Exercise - Reproduce the stretch from "In the present" through "on the network." in the passage on cache popularity and user relations, keeping every word and mark unchanged.

Page excerpt -
┄┄┄┄┄┄┄┄┄┄

Alternatively, the matrix comprises information defining the relation between user groups (instead of the relations between individual users). Such matrix can be formed using the information of the matrix shown in FIG. 4. Thereby each user group (served by the different caches) is represented in both the rows and the columns of the matrix. In such matrix, the diagonal elements are not needed, and hence, not defined. Based on such matrix, the caches can directly read the similarity factor from the matrix whereas the matrix of FIG. 4 requires some further calculations to obtain the similarity factor.

The skilled person will understand that a database comprising information defining relations between users can be formed in many different ways without decreasing the functionality and usability of such database. For example the database can be created such that all users are represented in both column and row such that relations between users served by a same network node are also monitored.

In the present invention, relation is interpreted as belonging to a similar social group, explicitly or implicitly. In a social group, overlapping interests can generally be found, which overlapping interests reflect in the content usage (or requests of multimedia objects). Therefore in the context of the invention, a relation implies an at least partially similar behavior on the network.

The basic goal of this invention is to make the popularity measurements M(R) (or equivalently the re-use times) more reliable (i.e., less noisy). In order to achieve this, two pieces of information are used:

a) the estimated popularity M(R), M(R′), M(R″), M(Rⁿ) (or estimated re-use) of items on all the individual caches. That is, each cache will estimate the local popularity (according to prior art mechanisms) and will send this information to the other caches and receive that information from other caches. Notice that one of the popularity measurements can be the global one estimated by an external server.
b) the way the population of one cache (and possibly the global popularity) relates S′, S″, Sⁿto the population on another cache. This information is for example extracted from online social networks (e.g., the user friends network of an online social network) or is alternatively built by observing which users consume similar items. This information can, for instance, be stored under the form of a matrix 4 (see FIG. 4) of which entry (k, 1) determines how strong the relation is between the population served by cache k (or the global population) and the population served by cache 1.

┄┄┄┄┄┄┄┄┄┄

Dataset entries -
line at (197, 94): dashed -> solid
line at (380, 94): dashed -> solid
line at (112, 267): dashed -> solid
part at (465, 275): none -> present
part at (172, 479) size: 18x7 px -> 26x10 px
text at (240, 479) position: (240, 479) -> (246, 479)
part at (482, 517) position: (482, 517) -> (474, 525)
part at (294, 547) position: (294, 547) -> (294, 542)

┄┄┄┄┄┄┄┄┄┄

Response to the exercise -
In the present invention, relation is interpreted as belonging to a similar social group, explicitly or implicitly. In a social group, overlapping interests can generally be found, which overlapping interests reflect in the content usage (or requests of multimedia objects). Therefore in the context of the invention, a relation implies an at least partially similar behavior on the network.